[Instructions for the task]
I'd like an exact copy of only the lines from the start of the listing below through the line that holds "147 174 30.58". Please keep the pictures out.

☆ ☆ ☆ ☆

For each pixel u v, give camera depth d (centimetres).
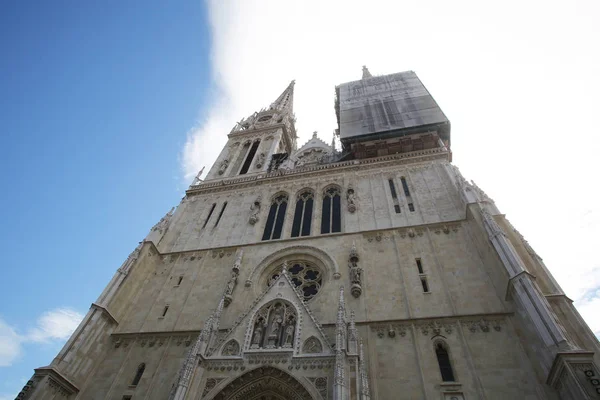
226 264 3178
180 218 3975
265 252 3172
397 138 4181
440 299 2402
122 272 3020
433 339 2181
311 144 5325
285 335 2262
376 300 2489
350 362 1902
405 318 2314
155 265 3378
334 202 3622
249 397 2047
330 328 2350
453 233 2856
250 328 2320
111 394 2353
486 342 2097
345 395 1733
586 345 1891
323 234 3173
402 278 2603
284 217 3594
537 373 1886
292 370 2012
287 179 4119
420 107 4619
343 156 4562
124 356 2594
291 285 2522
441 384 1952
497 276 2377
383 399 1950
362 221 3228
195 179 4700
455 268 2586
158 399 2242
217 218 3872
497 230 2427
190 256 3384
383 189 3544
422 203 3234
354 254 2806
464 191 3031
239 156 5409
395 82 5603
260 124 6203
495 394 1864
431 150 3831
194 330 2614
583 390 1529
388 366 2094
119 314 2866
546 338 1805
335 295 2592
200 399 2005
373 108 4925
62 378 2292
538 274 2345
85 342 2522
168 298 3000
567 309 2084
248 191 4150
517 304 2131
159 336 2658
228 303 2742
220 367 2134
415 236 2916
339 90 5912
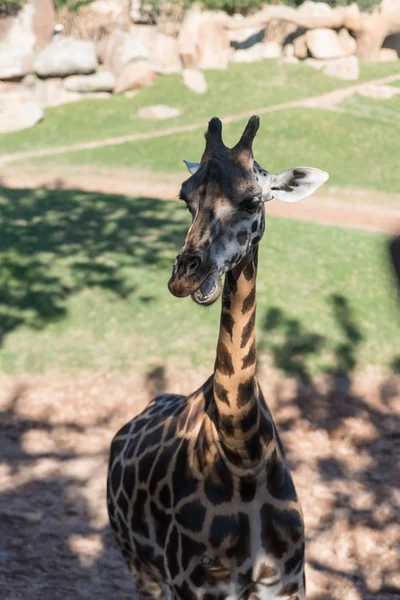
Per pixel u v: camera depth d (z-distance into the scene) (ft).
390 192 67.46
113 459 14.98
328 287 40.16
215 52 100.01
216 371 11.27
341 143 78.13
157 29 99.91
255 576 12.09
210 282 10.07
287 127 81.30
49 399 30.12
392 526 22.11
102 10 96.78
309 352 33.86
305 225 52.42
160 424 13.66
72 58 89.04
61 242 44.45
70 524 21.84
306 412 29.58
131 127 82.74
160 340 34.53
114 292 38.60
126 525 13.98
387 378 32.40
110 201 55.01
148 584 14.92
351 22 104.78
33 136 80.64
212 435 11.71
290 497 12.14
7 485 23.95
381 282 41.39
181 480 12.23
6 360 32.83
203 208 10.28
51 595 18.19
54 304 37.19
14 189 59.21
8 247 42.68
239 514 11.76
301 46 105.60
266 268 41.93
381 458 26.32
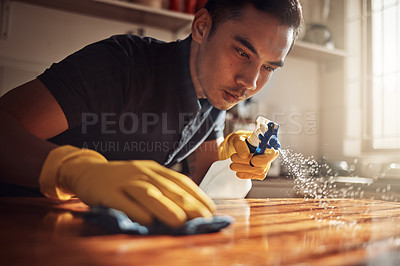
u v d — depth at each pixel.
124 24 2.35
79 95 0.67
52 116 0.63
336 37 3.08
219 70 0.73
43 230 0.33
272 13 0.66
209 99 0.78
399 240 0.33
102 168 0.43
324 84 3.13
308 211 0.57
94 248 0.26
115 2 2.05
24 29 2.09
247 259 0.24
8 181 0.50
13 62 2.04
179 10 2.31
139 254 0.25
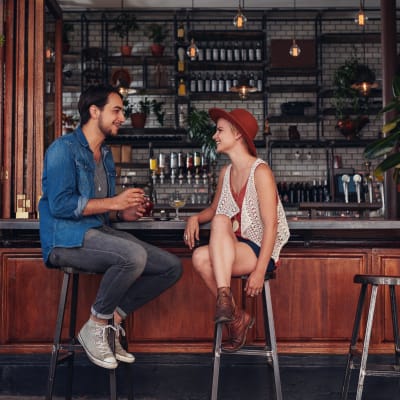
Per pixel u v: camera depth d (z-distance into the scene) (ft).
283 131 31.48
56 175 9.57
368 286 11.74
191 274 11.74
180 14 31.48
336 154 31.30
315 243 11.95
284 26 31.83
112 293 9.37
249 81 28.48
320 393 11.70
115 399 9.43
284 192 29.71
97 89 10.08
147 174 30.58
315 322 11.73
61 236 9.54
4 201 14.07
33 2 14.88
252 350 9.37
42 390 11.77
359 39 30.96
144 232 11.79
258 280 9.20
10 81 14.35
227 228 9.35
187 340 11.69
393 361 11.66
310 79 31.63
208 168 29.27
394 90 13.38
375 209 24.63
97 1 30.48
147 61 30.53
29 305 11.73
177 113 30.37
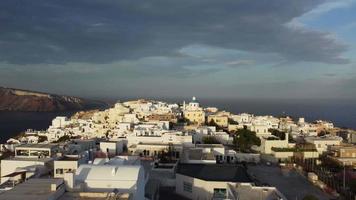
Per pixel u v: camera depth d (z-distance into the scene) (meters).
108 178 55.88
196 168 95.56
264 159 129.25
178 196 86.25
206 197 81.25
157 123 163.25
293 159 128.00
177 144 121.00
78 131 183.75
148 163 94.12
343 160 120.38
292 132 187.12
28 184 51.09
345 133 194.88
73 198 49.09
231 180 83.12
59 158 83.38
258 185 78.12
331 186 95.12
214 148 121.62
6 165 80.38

☆ ☆ ☆ ☆

[Response below]
For each pixel u v, give camera depth d (centimetres).
226 264 3178
180 218 3975
265 252 3172
397 138 4181
440 299 2402
122 272 3020
433 339 2181
311 144 5325
285 335 2262
376 300 2489
350 362 1902
405 318 2314
155 265 3378
334 202 3622
249 397 2047
330 328 2350
453 233 2856
250 328 2320
111 394 2353
486 342 2097
345 395 1733
586 345 1891
323 234 3173
402 278 2603
284 217 3594
537 373 1886
292 370 2012
287 179 4119
420 107 4619
343 156 4562
124 356 2594
291 285 2522
441 384 1952
497 276 2377
383 399 1950
362 221 3228
195 179 4700
455 268 2586
158 399 2242
217 218 3872
497 230 2427
190 256 3384
383 189 3544
422 203 3234
354 254 2806
464 191 3031
239 156 5409
395 82 5603
260 124 6203
495 394 1864
431 150 3831
194 330 2614
583 390 1529
388 366 2094
119 314 2866
546 338 1805
335 295 2592
200 399 2005
373 108 4925
62 378 2292
538 274 2345
85 342 2522
168 298 3000
567 309 2084
248 191 4150
517 304 2131
159 336 2658
228 303 2742
220 367 2134
415 236 2916
339 90 5912
Per pixel u v: camera depth d (z-distance into the scene) (ft).
390 192 67.46
113 459 14.98
328 287 40.16
215 52 100.01
216 371 11.27
341 143 78.13
157 29 99.91
255 576 12.09
210 282 10.07
287 127 81.30
49 399 30.12
392 526 22.11
102 10 96.78
309 352 33.86
305 225 52.42
160 424 13.66
72 58 89.04
61 242 44.45
70 524 21.84
306 412 29.58
131 127 82.74
160 340 34.53
114 292 38.60
126 525 13.98
387 378 32.40
110 201 55.01
148 584 14.92
351 22 104.78
33 136 80.64
212 435 11.71
290 497 12.14
7 485 23.95
381 282 41.39
181 480 12.23
6 360 32.83
203 208 10.28
51 595 18.19
54 304 37.19
14 189 59.21
8 247 42.68
239 514 11.76
301 46 105.60
266 268 41.93
381 458 26.32
u v d — depth at each pixel.
124 24 2.35
79 95 0.67
52 116 0.63
336 37 3.08
219 70 0.73
43 230 0.33
272 13 0.66
209 99 0.78
399 240 0.33
102 168 0.43
324 84 3.13
308 211 0.57
94 248 0.26
115 2 2.05
24 29 2.09
247 259 0.24
8 181 0.50
13 62 2.04
179 10 2.31
139 254 0.25
Per pixel u v: camera depth d (z-distance into the scene) (ft).
283 131 31.48
56 175 9.57
368 286 11.74
191 274 11.74
180 14 31.48
336 154 31.30
315 243 11.95
284 26 31.83
112 293 9.37
249 81 28.48
320 393 11.70
115 399 9.43
284 192 29.71
97 89 10.08
147 174 30.58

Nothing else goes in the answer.